Fear when thinking big




I haven't mention it before, but I'm taking an e-class with Tara about breaking through and telling my own story. Last week, part of our assignment was to list our fears, what we think might be holding us back. Coupled with Tara's post about fear over on Scoutie Girl, the idea of fear has been on my mind the last few days.

My first instinct is to say I don't have any fears to break through when telling my story like others do. That what I need is not necessarily a life cheerleader (though those are nice!), but a life editor to help me focus all my dreams and goals into one cohesive journey. But after reading Tara's post about fear, I realized that's not true.

My fear is not the fear of failure. It's there, but I've failed at things before, so that particular fear is pretty tiny and easily ignored. That surprises me since I don't have a solid Plan B if I walk away from Catie's Blue today or tomorrow; I've put the last three years of my life into this business, spending waking moments working working working, and sleeping moments dreaming of new projects (true story - my entire Drop of Color series came from a dream). Do I want to succeed? Absolutely! But the fear of failure doesn't hold me back.




No, my fear is of not living up to my potential and finding out that I'm not as good as I think I am.

My fear has led to me reading any crafty business post I can find, obsessing over techniques and how I can make them my own, straining to figure out how to be more financially sound, hurrying to find my place in a big artsy world.
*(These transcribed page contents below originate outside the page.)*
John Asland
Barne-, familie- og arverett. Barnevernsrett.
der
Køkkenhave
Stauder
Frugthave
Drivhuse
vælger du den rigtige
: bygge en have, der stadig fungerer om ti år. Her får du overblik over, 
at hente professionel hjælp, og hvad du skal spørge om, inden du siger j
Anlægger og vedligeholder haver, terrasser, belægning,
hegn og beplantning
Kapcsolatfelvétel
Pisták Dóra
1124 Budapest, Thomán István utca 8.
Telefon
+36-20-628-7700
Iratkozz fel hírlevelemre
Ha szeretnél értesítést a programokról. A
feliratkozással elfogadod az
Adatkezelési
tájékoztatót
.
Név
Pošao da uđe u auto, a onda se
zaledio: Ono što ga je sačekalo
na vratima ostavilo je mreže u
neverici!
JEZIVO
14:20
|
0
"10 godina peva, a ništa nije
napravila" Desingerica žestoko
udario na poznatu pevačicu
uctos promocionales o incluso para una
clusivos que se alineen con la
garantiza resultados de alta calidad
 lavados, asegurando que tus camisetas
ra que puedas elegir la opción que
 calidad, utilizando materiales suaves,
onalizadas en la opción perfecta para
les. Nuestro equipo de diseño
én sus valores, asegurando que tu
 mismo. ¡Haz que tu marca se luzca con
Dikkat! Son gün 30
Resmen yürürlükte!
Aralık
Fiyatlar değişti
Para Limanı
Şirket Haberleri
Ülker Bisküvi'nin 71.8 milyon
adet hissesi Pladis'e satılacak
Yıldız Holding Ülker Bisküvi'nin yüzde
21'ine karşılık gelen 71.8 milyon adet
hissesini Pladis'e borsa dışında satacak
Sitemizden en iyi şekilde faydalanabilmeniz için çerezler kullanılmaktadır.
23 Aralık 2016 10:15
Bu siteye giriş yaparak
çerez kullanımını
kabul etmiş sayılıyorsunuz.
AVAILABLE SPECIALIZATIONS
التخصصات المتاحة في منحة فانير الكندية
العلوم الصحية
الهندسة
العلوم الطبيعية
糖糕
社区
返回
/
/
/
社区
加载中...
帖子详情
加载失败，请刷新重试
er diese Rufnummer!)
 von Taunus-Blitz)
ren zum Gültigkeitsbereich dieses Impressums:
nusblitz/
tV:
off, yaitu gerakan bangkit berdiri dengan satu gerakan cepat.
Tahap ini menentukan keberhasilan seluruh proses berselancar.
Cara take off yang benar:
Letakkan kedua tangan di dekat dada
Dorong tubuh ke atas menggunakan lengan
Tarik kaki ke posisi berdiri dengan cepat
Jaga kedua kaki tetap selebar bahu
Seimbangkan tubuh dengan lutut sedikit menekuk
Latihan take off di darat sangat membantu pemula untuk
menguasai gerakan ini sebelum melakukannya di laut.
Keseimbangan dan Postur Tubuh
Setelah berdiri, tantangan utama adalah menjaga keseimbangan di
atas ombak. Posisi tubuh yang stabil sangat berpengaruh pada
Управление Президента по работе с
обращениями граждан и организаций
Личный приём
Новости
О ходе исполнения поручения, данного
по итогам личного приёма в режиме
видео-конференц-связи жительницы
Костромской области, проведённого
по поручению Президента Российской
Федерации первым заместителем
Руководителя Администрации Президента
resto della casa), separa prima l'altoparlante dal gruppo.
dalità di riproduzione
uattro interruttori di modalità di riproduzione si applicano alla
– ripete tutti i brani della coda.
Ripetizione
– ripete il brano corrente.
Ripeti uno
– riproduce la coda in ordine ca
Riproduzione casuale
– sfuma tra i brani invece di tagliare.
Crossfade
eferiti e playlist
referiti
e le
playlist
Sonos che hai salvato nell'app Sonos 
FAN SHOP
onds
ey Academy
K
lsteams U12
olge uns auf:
I think these manifestations are easy to understand (and something I think most small crafty business owners can relate to), but why am I so fixated on being good enough or better? Am I still looking for approval from peers, friends, family? I feel like I've been successful so far, but is that not enough? Truthfully, no. After I thought about it all weekend, I realized, that no, it's not enough.

Before you think I'm incredibly arrogant or ungrateful, let me explain. I do feel grateful for every single order, every. single. one. But I have some pretty big dreams, and haven't yet crossed off enough on my goal list. There's still more to learn! There's still more I can do. I can feel it, living inside me. I can't ignore it because it has a really loud voice (and, strangely, sounds like every single person in my life who has had an influence on me, all at the same time). I think I'm always going to be looking for ways to improve, things I can do better, ways to grow. I don't know that I can ever just settle, and I think that's okay. I can be grateful and hungry at the same time, can't I?




I've mentioned goals before, so let me add one more that I've had since last fall, something I haven't shared with anyone yet: I want to write an ebook on color to help visual artists, but my fear has me thinking I might not be good enough to do it. Would anyone want to read it? What if it's not as helpful as I think? This on top of worries like: Do sales equal validity? If I sell more, will I be more respected, more appealing as a jewelry designer? Will people like what I'm creating, or have I not yet gotten my story across?

I don't have any concrete answers to those questions, just faith, gratitude, and a determination in spite of my fear. I'm going to own it, and name him Marco. As scary as it is for me to acknowledge Marco, and to share him here on my blog, I think it's necessary to respect him as valid. The trick is not let his voice take over my brain and drown out my own.